Why the Other Choices Are Incorrect:
Contraction stress test.
A contraction stress test (CST) evaluates the fetus's response to uterine contractions and is typically used to assess fetal well-being, especially in cases of suspected fetal distress. It is not appropriate in this situation, where the concern is vaginal bleeding rather than fetal heart rate or stress.
Lecithin-sphingomyelin ratio.
The lecithin-sphingomyelin (L/S) ratio is a test used to assess fetal lung maturity, typically performed in cases of preterm labor. It is not relevant in this situation because the priority is determining the cause of the bleeding (such as placenta previa or placental abruption), not fetal lung maturity.

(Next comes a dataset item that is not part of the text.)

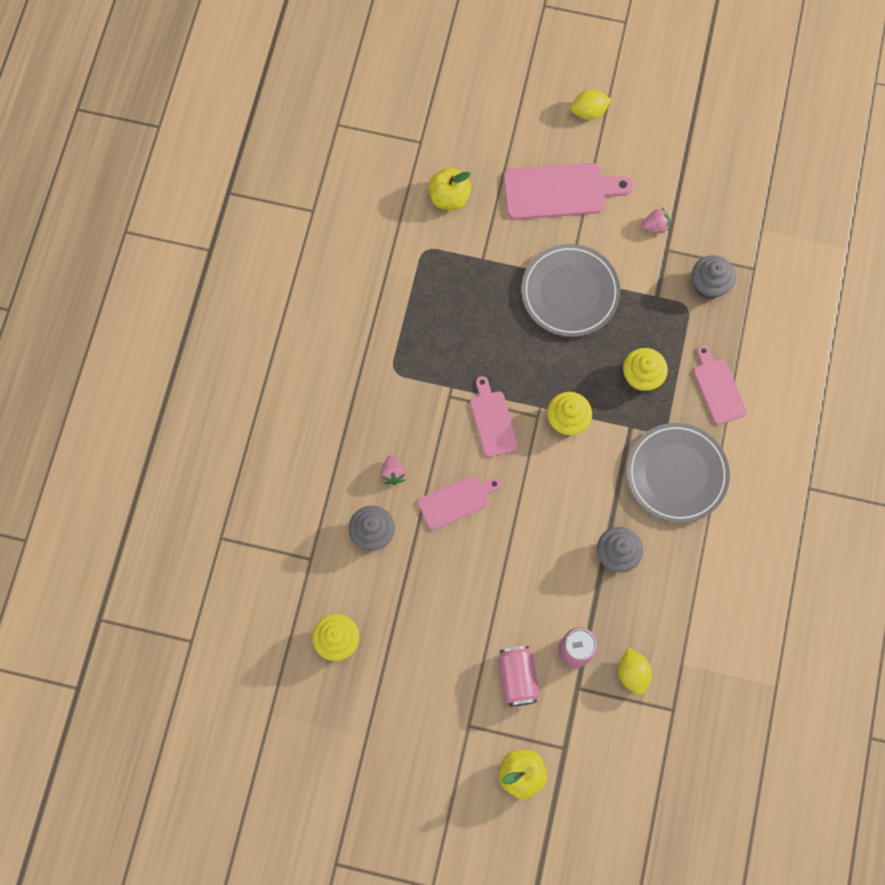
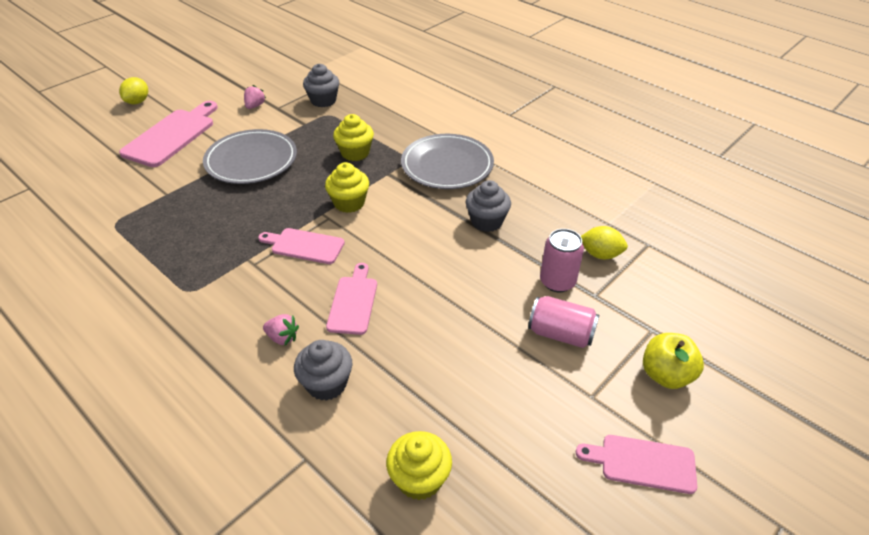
camera: 60 degrees left, 30 degrees down
(449, 197) = (94, 191): yellow apple -> none
(718, 388) = (400, 124): pink cutting board -> pink cutting board (642, 463)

Internal fetal monitoring.
Internal fetal monitoring, such as using a fetal scalp electrode or intrauterine pressure catheter, is generally used to assess fetal heart rate and uterine contractions during labor, particularly if external monitoring is inadequate. It is not appropriate as the initial diagnostic tool for vaginal bleeding, as the first priority is determining the cause of the bleeding.
Summary:
The best diagnostic procedure for a client presenting with bright red, painless vaginal bleeding at 28 weeks gestation is abdominal ultrasound (C), as it helps determine if placenta previa is present. The other procedures are not suitable for this scenario and would not address the immediate concern of diagnosing the cause of the bleeding.